This repository contains the gem5 implementation of CleanupSpec, a defense mechanism against mis-speculated changes made to the caches.
Please check our paper for design details:
CleanupSpec: An Undo Approach to Safe Speculation
Gururaj Saileshwar and Moinuddin Qureshi
Proceedings of the 52nd International Symposium on Microarchitecture (MICRO), October 2019.
This is built on top of InvisiSpec's fork of Gem5 (Commit:39cfb85 from Nov 5, 2018)
Requirements:
- Python 2.7 or higher
- Other Gem5 Requirements (protobuf, gperftools, etc.)
- Tested with Gcc 6.4.0
Compilation Instructions:
- Set the path to CleanupSpec Gem5 folder in exp_script/env.sh (e.g. GEM5_PATH=<PATH_TO_MICRO19_REPO>)
- Edit exp_script/env.sh for appropriate paths to other requrements for Gem5.
cd cleanupspec_code ; source exp_script/env.sh ;python ``which scons`` build/X86_MESI_Two_Level/gem5.opt -j <NUM_COMPILATION_THREADS>
Run Instructions:
- Set the path to SPEC & Checkpoints Directory in exp_script/env.sh (SPEC_PATH, CKPT_PATH). Then
source exp_script/env.sh; - To create checkpoint:
cd exp_script; ./ckptscript.sh;(use appropriate $INST_TAKE_CHECKPOINT and $CHECKPOINT_CONFIG) - To run from checkpoint:
cd exp_script; ./runscript.sh;(use appropriate $SCHEME_CLEANUPSPEC in the script) - To check results:
cd exp_script/stats_scripts ; ./stats_perf.sh(Prints CPI normalized to baseline)

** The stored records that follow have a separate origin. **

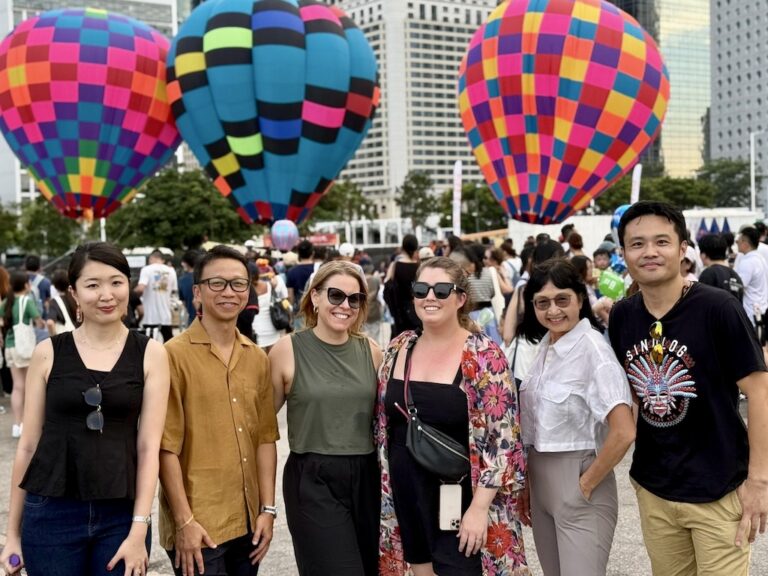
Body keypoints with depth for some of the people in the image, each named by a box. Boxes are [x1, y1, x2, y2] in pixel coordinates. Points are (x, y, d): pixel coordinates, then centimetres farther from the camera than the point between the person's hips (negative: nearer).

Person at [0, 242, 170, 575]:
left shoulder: (150, 354, 0)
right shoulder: (48, 353, 1)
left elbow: (149, 446, -3)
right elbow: (28, 444, 4)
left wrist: (139, 530, -9)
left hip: (121, 516, 0)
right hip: (51, 513, 0)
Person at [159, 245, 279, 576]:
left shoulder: (257, 359, 8)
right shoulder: (175, 355, -8)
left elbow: (265, 437, 10)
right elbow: (166, 446, -10)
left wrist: (268, 509, 6)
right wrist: (184, 521, -12)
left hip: (248, 522, 5)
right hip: (197, 525, -5)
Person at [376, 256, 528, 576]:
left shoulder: (484, 356, -12)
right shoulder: (398, 349, 4)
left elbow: (502, 440, -14)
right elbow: (383, 425, 13)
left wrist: (479, 507, -18)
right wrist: (384, 490, 11)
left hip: (460, 504, -5)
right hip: (407, 502, 5)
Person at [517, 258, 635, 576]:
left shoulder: (593, 350, -18)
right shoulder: (545, 345, 5)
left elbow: (624, 433, -26)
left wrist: (587, 485, -16)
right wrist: (526, 486, 12)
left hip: (578, 491, -7)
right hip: (540, 485, 8)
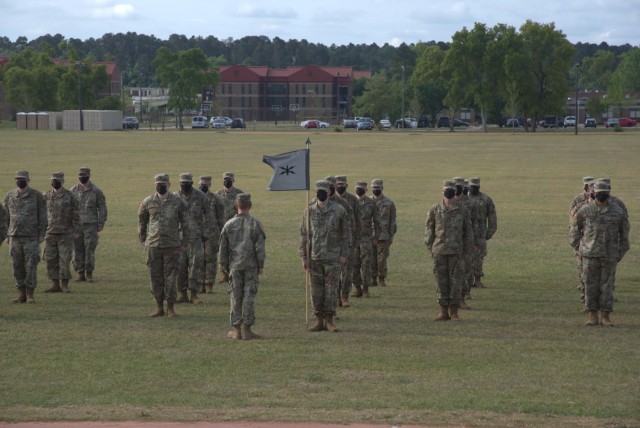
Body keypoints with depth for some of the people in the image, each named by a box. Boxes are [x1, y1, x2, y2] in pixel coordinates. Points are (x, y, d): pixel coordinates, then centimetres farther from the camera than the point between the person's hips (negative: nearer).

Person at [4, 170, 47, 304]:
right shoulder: (10, 196, 9)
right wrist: (6, 233, 10)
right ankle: (21, 294, 12)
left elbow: (42, 216, 0)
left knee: (31, 266, -4)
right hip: (14, 236, 3)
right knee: (17, 267, 5)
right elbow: (6, 216, 14)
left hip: (31, 237, -3)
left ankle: (30, 294, 3)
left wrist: (42, 234, -5)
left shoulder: (37, 196, -1)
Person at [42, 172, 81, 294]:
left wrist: (76, 231, -6)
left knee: (65, 260, -3)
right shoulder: (46, 196, 7)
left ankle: (65, 285, 4)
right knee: (51, 260, 3)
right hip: (50, 233, 4)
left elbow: (76, 215, -2)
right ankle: (55, 285, 9)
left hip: (65, 234, -4)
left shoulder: (70, 196, -3)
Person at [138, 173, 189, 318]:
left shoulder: (178, 202, -1)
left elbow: (185, 223, 6)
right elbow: (141, 222, 14)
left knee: (170, 277, -1)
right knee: (155, 277, 5)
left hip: (171, 245, -2)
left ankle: (170, 308, 8)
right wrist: (143, 241, 11)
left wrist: (184, 243, 3)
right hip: (153, 245, 2)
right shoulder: (148, 202, 3)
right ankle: (159, 307, 14)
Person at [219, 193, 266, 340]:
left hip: (235, 266, 2)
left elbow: (223, 247, 8)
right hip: (251, 265, -2)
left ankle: (236, 329, 6)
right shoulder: (255, 224, -4)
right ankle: (247, 329, 0)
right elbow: (260, 247, -5)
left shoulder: (229, 224, 2)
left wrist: (224, 265, 17)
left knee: (235, 296, 6)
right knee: (249, 296, 1)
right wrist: (261, 265, 2)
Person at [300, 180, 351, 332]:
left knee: (331, 288, -1)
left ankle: (329, 320, 4)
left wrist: (344, 254, -5)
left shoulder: (339, 210, -3)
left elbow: (346, 232, 1)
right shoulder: (309, 211, 3)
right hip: (314, 257, 2)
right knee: (316, 289, 4)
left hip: (332, 257, -2)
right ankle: (319, 321, 10)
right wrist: (304, 257, 1)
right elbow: (304, 234, 5)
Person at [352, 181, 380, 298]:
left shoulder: (371, 203, 0)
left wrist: (376, 237, 1)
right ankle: (357, 288, 10)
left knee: (366, 264, -3)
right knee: (354, 264, 2)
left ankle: (365, 288, 3)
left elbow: (376, 221, 4)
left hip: (366, 238, -2)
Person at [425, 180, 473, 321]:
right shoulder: (435, 210, 5)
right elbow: (429, 230, 8)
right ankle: (443, 311, 9)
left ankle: (454, 312, 5)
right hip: (439, 251, 1)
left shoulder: (462, 210, 4)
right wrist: (430, 248, 1)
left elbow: (468, 231, 8)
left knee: (456, 281, -1)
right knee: (441, 281, 3)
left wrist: (467, 250, 4)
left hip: (456, 251, -1)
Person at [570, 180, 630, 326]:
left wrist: (622, 252, 6)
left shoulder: (618, 211, 0)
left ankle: (605, 317, 8)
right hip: (590, 254, 0)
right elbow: (575, 228, 10)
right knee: (591, 285, 2)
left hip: (609, 255, 0)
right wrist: (577, 248, 3)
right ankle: (593, 316, 10)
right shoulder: (585, 210, -1)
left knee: (607, 285, 1)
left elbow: (624, 231, 9)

Instructions to Run Spectre Variant-1
- Set the path to SPEC Directory in exp_script/env.sh (SPEC_PATH). Then
cd exp_script; source env.sh; - For baseline:
./run_spectre.sh UnsafeBaseline >../spectre/base.log 2>&1 & - For cleanupspec:
./run_spectre.sh Cleanup_FOR_L1L2 >../spectre/cs.log 2>&1 & - To check results :
cd ../spectre; python plot_spectre.py results/Test_Spectre/UnsafeBaseline/runscript.log results/Test_Spectre/Cleanup_FOR_L1L2/runscript.log(this generates the graph in Fig.11 from CleanupSpec MICRO-19 paper)

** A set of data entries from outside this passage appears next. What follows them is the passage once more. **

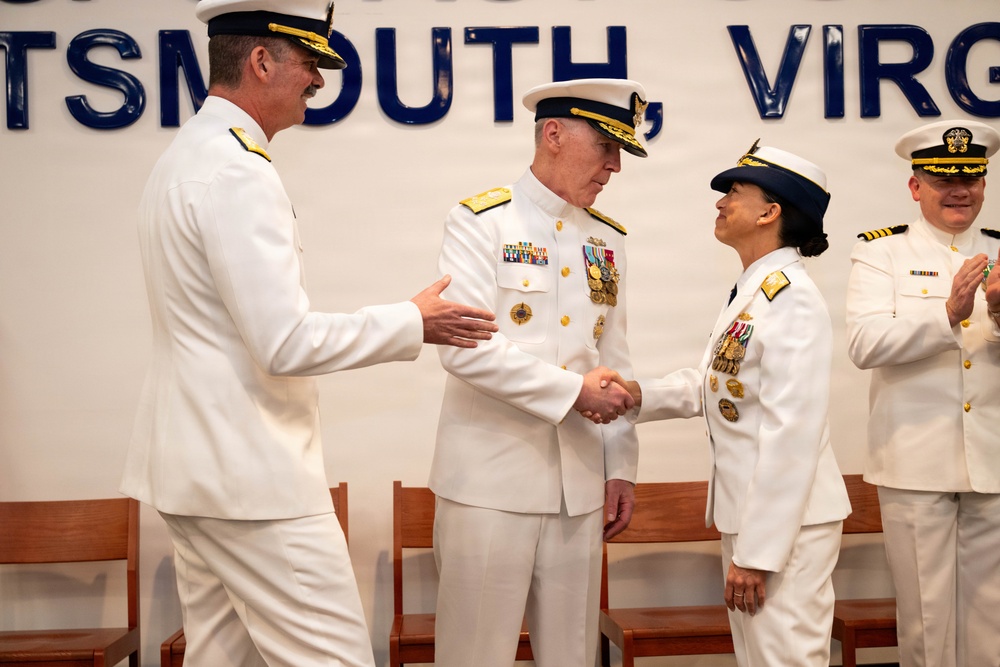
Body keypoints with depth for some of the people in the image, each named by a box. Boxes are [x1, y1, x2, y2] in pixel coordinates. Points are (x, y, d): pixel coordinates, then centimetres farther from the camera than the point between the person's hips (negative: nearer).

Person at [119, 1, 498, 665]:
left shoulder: (188, 156, 15)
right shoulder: (237, 170, -18)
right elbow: (286, 343, -22)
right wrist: (414, 323, -11)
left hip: (199, 465, 11)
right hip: (252, 474, -11)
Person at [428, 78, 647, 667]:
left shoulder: (608, 240, 12)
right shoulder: (480, 222, -6)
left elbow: (615, 363, 15)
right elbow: (464, 348, -17)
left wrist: (622, 467, 11)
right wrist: (574, 390, -15)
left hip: (580, 485, 5)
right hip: (491, 482, -5)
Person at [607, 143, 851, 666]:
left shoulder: (791, 299, -18)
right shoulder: (749, 292, 11)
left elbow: (792, 433, -23)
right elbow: (712, 386, 14)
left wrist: (757, 552, -23)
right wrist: (639, 395, -3)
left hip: (785, 519, -9)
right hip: (745, 511, 9)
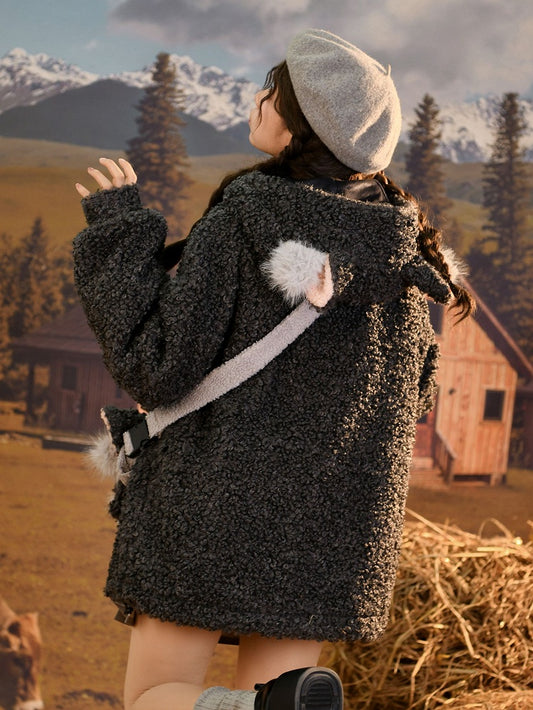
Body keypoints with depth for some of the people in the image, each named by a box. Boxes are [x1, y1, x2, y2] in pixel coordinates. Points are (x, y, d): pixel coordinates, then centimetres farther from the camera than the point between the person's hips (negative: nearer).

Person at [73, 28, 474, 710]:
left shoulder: (236, 224, -12)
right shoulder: (404, 245, 2)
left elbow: (158, 370, -15)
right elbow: (415, 393, 11)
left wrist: (120, 232, -7)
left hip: (214, 506, -4)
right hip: (335, 527, 4)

Schemes Supported ($SCHEME_CLEANUPSPEC in exp_script/runscript.sh)
(See configs/common/Scheme.py for more details)
- UnsafeBaseline : Baseline
- L1RandRepl : Random replacement policy for L1-Dcache
- RandL2 : Randomized indexing (like CEASER) for L2
- RandL2_L1RandRepl : RandL2 + L1RandRepl
- Cleanup_FOR_L1 : L1-Random-Repl + L1-Invalidation + L1-Rollback + L2-Randomized-Indexing
- Cleanup_FOR_L1L2 : L1-Random-Repl + L1-Invalidation + L1-Rollback + L2-Randomized-Indexing + L2-Invalidation
Major changes to InvisiSpec's fork of gem5.
- Modified "DerivO3" classes to provide Cache-Cleanup for squashed loads on a processor mis-prediction.
- Modified the "MESI_Two_Level" Ruby cache design to support new Cleanup operations.
- Added side-effect tracking data-structures in MSHRs of L1-Cache / L2-Cache (in Ruby) and in Load-Queue of processor (in DerivO3).
- Code is tested on a subset of SPEC-CPU2006 benchmarks (listed in exp_script/bench_common.pl) in Single Core SE-mode on Gem5.